BRANO DA LEGGERE -
Marò, Fdi: "Il governo interrompa le missioni estere"

Passa la fiducia alla Camera sul rifinanziamento delle missioni estere. La Russa: "Vergogna"

Marò, Fdi: "Il governo interrompa le missioni estere"

È scontro alla Camera per il dl per il rifinanziamento delle missioni estere su cui il governo ha ottenuto oggi la fiducia. Anche Fratelli d'Italia, così come Forza Italia, ha votato contro l'esecutivo per "dare un segnale forte sulla sorte dei nostri marò trattenuti in India e su cui il governo si limita ad annunci ottimisticismentiti da due anni di insuccessi", come ha detto Ignazio La Russa.

Per questo oggi la compagine di centrodestra aveva proposto un ordine del giorno in cui si impegnava il governo "a valutare l’opportunità di sospendere la partecipazione dell’Italia alle missioni per il contrasto alla pirateria sino a che il caso dei due marò non trovi una soluzione onorevole ed essi possano far ritorno in patria". La Camera ha però bocciato la proposta scatenando l'ira di La Russa che ha urlato più volte "Vergogna!".

"Il governo dovrebbe, non ora ma in futuro, condizionare la partecipazione alla missione antipirateria alla effettiva possibilità che i due marò possano rientrare in Italia. Abbiamo visto da parte del governo l’assoluta incapacità anche a riformulare questo ordine del giorno con un muro preconcetto che fa il paio con l’assoluta assenza di attenzione per una vicenda che dovrebbe riguardare l’intero sistema Italia", ha detto in Aula Ignazio La Russa, "La vostra indifferenza all’onore delle Forze armate, alla dignità nazionale e alla sorte dei due marò vi condanna molto di più del nostro voto".

Voci di dati salvate:
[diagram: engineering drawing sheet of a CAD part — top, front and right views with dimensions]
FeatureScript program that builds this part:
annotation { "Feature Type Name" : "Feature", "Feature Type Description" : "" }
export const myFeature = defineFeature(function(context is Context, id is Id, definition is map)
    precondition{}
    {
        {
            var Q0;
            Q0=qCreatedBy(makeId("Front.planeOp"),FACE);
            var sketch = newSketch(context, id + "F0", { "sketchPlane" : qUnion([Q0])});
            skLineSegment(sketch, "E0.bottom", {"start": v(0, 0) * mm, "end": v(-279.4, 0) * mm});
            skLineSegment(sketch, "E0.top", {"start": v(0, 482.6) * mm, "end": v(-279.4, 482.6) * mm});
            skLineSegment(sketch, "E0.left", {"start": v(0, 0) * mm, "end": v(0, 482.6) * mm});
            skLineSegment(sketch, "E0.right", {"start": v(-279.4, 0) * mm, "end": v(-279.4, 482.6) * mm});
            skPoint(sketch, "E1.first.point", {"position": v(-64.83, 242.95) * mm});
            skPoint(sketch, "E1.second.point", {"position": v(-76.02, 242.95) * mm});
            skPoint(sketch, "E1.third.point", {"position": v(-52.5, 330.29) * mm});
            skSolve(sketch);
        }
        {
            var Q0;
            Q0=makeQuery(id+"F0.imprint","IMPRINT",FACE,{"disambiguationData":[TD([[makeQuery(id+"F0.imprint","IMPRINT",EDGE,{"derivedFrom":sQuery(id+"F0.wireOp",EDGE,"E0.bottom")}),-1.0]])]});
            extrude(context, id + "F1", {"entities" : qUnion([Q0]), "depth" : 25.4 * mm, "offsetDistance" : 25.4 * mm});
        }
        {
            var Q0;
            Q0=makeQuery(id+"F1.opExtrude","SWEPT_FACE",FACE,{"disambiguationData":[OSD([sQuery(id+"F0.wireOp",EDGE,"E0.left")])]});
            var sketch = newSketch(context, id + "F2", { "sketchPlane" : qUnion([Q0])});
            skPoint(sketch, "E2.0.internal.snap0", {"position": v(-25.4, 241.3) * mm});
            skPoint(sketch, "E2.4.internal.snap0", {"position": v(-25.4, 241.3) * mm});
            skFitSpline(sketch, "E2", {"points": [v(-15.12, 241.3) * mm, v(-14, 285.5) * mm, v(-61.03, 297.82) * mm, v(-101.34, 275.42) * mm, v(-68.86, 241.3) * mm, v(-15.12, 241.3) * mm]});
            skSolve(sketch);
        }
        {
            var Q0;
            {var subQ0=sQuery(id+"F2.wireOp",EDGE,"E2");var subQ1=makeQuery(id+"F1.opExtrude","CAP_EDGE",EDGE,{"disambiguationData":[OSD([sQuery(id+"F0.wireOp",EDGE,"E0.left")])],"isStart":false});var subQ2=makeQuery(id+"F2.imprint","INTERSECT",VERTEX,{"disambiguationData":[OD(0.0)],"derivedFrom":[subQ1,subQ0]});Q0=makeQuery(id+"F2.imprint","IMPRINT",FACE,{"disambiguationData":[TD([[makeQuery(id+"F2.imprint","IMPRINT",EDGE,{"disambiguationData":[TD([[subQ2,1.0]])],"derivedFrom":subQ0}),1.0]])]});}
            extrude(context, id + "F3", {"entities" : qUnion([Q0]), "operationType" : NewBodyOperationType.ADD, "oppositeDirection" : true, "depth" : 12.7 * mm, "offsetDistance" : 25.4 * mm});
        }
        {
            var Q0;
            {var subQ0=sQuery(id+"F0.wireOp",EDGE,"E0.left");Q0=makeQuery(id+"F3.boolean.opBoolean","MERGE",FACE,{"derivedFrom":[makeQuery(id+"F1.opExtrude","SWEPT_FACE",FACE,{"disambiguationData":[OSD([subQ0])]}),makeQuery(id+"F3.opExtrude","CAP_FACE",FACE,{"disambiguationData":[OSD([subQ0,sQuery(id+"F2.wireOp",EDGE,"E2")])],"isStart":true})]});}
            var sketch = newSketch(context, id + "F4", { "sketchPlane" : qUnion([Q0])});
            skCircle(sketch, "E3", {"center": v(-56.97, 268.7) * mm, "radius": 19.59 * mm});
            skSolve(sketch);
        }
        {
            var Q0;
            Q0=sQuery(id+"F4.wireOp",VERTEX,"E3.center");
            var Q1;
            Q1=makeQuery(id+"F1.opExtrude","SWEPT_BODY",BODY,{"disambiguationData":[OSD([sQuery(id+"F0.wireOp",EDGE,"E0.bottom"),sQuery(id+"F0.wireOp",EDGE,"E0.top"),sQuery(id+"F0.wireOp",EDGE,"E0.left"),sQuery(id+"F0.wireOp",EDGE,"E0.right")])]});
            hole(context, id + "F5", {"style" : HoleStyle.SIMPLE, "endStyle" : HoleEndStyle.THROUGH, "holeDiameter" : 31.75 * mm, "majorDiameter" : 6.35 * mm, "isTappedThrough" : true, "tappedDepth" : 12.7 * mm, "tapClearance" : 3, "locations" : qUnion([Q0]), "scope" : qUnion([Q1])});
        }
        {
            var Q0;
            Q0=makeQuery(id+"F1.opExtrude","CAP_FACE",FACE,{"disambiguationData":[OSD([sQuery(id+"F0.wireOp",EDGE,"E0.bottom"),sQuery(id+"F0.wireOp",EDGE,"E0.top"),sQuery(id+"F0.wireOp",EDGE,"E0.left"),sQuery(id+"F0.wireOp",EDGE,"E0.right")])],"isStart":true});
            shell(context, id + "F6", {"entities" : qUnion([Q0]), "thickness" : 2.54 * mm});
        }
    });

USANDO LE INFORMAZIONI -
• A. Riscrivi l'articolo sui marò partendo dalle parole "Passa la fiducia" e fermandoti dopo "Ignazio La Russa.", sostituendo "missioni estere" con "missioni internazionali".
• B. Continua l'articolo sui marò dopo la sua ultima frase.
Le righe riportate qui non sono necessarie.

ELENCO RISPOSTE -
• A.
Passa la fiducia alla Camera sul rifinanziamento delle missioni internazionali. La Russa: "Vergogna"

Marò, Fdi: "Il governo interrompa le missioni internazionali"

È scontro alla Camera per il dl per il rifinanziamento delle missioni internazionali su cui il governo ha ottenuto oggi la fiducia. Anche Fratelli d'Italia, così come Forza Italia, ha votato contro l'esecutivo per "dare un segnale forte sulla sorte dei nostri marò trattenuti in India e su cui il governo si limita ad annunci ottimisticismentiti da due anni di insuccessi", come ha detto Ignazio La Russa.

• B.
"La situazione dei due marò italiani prigionieri in India è poco dignitosa per le istituzioni, per il governo e per i diritti di due concittadini che lo Stato ha mandato all’estero e non ha adeguatamente tutelato. L’Italia non si è fatta rispettare né dagli alleati né dalla comunità internazionale", ha aggiunto Edmondo Cirielli (Fdi), "Intanto continuiamo a mandare militari sulle navi private per difendere il traffico marittimo nell’Oceano Indiano dalla pirateria, a tutto beneficio dell’India. Alla comunità internazionale va dato un segnale: se non si interviene per far processare i nostri marò secondo il diritto internazionale, allora l’Italia non parteciperà più a questa missione. Per Fratelli d’Italia la vicenda non finisce qui. Ci sono responsabilità gravissime del ministro Monti, probabilmente del ministro Di Paola e forse anche del ministro Passera, che ha avuto in tutta la vicenda dei marò un ruolo stranamente iperattivo. Chiederemo una commissione speciale d’inchiesta su questa vicenda che ha probabilmente visto la violazione di norme penali da parte delle istituzioni e di burocrazie dello Stato".

È passato però l'odg che impegna il governo "ad assumere tutte le iniziative necessarie per ottenere un rapido ed onorevole rientro in Italia di Salvatore Girone e Massimiliano Latorre".